* Exercise objective: Copy the records below character for character.

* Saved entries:
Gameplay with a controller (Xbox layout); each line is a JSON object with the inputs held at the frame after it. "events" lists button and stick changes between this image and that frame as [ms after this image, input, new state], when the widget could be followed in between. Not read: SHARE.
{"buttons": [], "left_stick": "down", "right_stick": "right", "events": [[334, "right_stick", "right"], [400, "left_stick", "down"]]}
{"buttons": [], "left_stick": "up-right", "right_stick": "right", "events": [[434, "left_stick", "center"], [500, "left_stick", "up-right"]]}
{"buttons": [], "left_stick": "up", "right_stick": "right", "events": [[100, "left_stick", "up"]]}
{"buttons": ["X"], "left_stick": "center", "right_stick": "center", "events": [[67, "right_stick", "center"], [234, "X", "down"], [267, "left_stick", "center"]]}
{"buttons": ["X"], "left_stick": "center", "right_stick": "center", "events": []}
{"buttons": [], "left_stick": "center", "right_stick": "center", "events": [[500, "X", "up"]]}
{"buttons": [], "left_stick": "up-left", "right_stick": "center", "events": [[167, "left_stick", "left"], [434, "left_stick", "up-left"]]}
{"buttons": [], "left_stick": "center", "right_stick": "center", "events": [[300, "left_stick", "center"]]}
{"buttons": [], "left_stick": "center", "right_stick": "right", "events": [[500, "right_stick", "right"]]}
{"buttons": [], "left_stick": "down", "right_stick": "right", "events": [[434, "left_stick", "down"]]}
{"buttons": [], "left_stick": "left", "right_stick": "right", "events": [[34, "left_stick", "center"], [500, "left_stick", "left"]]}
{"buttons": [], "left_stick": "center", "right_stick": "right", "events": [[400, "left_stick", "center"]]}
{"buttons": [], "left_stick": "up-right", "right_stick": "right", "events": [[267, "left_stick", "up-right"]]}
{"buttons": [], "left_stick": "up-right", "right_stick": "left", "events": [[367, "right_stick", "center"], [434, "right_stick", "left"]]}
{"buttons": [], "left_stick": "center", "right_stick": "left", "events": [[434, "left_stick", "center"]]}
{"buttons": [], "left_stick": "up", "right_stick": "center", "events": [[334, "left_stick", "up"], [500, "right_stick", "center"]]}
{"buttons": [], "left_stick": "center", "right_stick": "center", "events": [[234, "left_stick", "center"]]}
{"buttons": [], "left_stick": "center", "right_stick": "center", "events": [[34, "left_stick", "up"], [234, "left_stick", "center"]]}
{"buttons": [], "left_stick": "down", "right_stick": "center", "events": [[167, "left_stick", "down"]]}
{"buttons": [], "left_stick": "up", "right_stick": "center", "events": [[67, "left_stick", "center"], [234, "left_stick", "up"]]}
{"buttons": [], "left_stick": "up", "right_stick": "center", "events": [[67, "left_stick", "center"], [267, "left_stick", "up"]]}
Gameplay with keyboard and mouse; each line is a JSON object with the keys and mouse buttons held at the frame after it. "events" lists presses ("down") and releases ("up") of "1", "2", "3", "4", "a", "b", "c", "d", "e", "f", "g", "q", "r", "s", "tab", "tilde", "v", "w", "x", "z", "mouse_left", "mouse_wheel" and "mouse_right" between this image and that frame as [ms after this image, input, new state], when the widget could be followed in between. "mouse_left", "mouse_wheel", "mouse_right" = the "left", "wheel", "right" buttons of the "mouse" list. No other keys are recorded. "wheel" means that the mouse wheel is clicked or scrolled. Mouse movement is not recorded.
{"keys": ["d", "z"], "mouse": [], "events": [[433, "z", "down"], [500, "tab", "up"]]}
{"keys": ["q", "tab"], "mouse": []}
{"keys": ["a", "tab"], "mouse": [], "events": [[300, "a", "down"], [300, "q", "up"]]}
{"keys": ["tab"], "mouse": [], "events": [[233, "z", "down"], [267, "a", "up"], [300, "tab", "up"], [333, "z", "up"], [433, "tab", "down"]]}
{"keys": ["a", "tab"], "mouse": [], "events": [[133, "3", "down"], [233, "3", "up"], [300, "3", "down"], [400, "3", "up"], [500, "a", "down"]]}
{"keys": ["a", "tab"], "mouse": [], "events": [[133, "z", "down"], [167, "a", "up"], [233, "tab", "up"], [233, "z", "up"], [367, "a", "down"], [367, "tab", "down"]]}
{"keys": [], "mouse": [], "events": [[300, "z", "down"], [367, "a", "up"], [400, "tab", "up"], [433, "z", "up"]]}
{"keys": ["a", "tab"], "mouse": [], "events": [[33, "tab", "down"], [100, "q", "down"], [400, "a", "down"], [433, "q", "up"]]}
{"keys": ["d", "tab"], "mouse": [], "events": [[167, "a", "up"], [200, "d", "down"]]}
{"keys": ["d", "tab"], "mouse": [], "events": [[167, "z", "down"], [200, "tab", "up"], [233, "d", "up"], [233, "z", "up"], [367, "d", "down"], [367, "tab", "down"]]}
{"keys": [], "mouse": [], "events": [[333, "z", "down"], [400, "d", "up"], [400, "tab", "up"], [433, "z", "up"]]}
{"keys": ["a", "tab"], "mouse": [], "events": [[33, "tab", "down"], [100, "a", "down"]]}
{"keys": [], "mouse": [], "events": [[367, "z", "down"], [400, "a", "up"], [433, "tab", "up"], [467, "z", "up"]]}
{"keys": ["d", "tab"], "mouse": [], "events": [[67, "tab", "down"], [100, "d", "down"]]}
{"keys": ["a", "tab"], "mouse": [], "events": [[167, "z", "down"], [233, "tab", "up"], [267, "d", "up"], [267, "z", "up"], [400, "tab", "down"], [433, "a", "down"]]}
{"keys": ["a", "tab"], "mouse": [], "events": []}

* Written response:
Gameplay with a controller (Xbox layout); each line is a JSON object with the inputs held at the frame after it. "events" lists button and stick changes between this image and that frame as [ms after this image, input, new state], when the widget could be followed in between. Not read: SHARE.
{"buttons": [], "left_stick": "down", "right_stick": "right", "events": [[334, "right_stick", "right"], [400, "left_stick", "down"]]}
{"buttons": [], "left_stick": "up-right", "right_stick": "right", "events": [[434, "left_stick", "center"], [500, "left_stick", "up-right"]]}
{"buttons": [], "left_stick": "up", "right_stick": "right", "events": [[100, "left_stick", "up"]]}
{"buttons": ["X"], "left_stick": "center", "right_stick": "center", "events": [[67, "right_stick", "center"], [234, "X", "down"], [267, "left_stick", "center"]]}
{"buttons": ["X"], "left_stick": "center", "right_stick": "center", "events": []}
{"buttons": [], "left_stick": "center", "right_stick": "center", "events": [[500, "X", "up"]]}
{"buttons": [], "left_stick": "up-left", "right_stick": "center", "events": [[167, "left_stick", "left"], [434, "left_stick", "up-left"]]}
{"buttons": [], "left_stick": "center", "right_stick": "center", "events": [[300, "left_stick", "center"]]}
{"buttons": [], "left_stick": "center", "right_stick": "right", "events": [[500, "right_stick", "right"]]}
{"buttons": [], "left_stick": "down", "right_stick": "right", "events": [[434, "left_stick", "down"]]}
{"buttons": [], "left_stick": "left", "right_stick": "right", "events": [[34, "left_stick", "center"], [500, "left_stick", "left"]]}
{"buttons": [], "left_stick": "center", "right_stick": "right", "events": [[400, "left_stick", "center"]]}
{"buttons": [], "left_stick": "up-right", "right_stick": "right", "events": [[267, "left_stick", "up-right"]]}
{"buttons": [], "left_stick": "up-right", "right_stick": "left", "events": [[367, "right_stick", "center"], [434, "right_stick", "left"]]}
{"buttons": [], "left_stick": "center", "right_stick": "left", "events": [[434, "left_stick", "center"]]}
{"buttons": [], "left_stick": "up", "right_stick": "center", "events": [[334, "left_stick", "up"], [500, "right_stick", "center"]]}
{"buttons": [], "left_stick": "center", "right_stick": "center", "events": [[234, "left_stick", "center"]]}
{"buttons": [], "left_stick": "center", "right_stick": "center", "events": [[34, "left_stick", "up"], [234, "left_stick", "center"]]}
{"buttons": [], "left_stick": "down", "right_stick": "center", "events": [[167, "left_stick", "down"]]}
{"buttons": [], "left_stick": "up", "right_stick": "center", "events": [[67, "left_stick", "center"], [234, "left_stick", "up"]]}
{"buttons": [], "left_stick": "up", "right_stick": "center", "events": [[67, "left_stick", "center"], [267, "left_stick", "up"]]}
Gameplay with keyboard and mouse; each line is a JSON object with the keys and mouse buttons held at the frame after it. "events" lists presses ("down") and releases ("up") of "1", "2", "3", "4", "a", "b", "c", "d", "e", "f", "g", "q", "r", "s", "tab", "tilde", "v", "w", "x", "z", "mouse_left", "mouse_wheel" and "mouse_right" between this image and that frame as [ms after this image, input, new state], when the widget could be followed in between. "mouse_left", "mouse_wheel", "mouse_right" = the "left", "wheel", "right" buttons of the "mouse" list. No other keys are recorded. "wheel" means that the mouse wheel is clicked or scrolled. Mouse movement is not recorded.
{"keys": ["d", "z"], "mouse": [], "events": [[433, "z", "down"], [500, "tab", "up"]]}
{"keys": ["q", "tab"], "mouse": []}
{"keys": ["a", "tab"], "mouse": [], "events": [[300, "a", "down"], [300, "q", "up"]]}
{"keys": ["tab"], "mouse": [], "events": [[233, "z", "down"], [267, "a", "up"], [300, "tab", "up"], [333, "z", "up"], [433, "tab", "down"]]}
{"keys": ["a", "tab"], "mouse": [], "events": [[133, "3", "down"], [233, "3", "up"], [300, "3", "down"], [400, "3", "up"], [500, "a", "down"]]}
{"keys": ["a", "tab"], "mouse": [], "events": [[133, "z", "down"], [167, "a", "up"], [233, "tab", "up"], [233, "z", "up"], [367, "a", "down"], [367, "tab", "down"]]}
{"keys": [], "mouse": [], "events": [[300, "z", "down"], [367, "a", "up"], [400, "tab", "up"], [433, "z", "up"]]}
{"keys": ["a", "tab"], "mouse": [], "events": [[33, "tab", "down"], [100, "q", "down"], [400, "a", "down"], [433, "q", "up"]]}
{"keys": ["d", "tab"], "mouse": [], "events": [[167, "a", "up"], [200, "d", "down"]]}
{"keys": ["d", "tab"], "mouse": [], "events": [[167, "z", "down"], [200, "tab", "up"], [233, "d", "up"], [233, "z", "up"], [367, "d", "down"], [367, "tab", "down"]]}
{"keys": [], "mouse": [], "events": [[333, "z", "down"], [400, "d", "up"], [400, "tab", "up"], [433, "z", "up"]]}
{"keys": ["a", "tab"], "mouse": [], "events": [[33, "tab", "down"], [100, "a", "down"]]}
{"keys": [], "mouse": [], "events": [[367, "z", "down"], [400, "a", "up"], [433, "tab", "up"], [467, "z", "up"]]}
{"keys": ["d", "tab"], "mouse": [], "events": [[67, "tab", "down"], [100, "d", "down"]]}
{"keys": ["a", "tab"], "mouse": [], "events": [[167, "z", "down"], [233, "tab", "up"], [267, "d", "up"], [267, "z", "up"], [400, "tab", "down"], [433, "a", "down"]]}
{"keys": ["a", "tab"], "mouse": [], "events": []}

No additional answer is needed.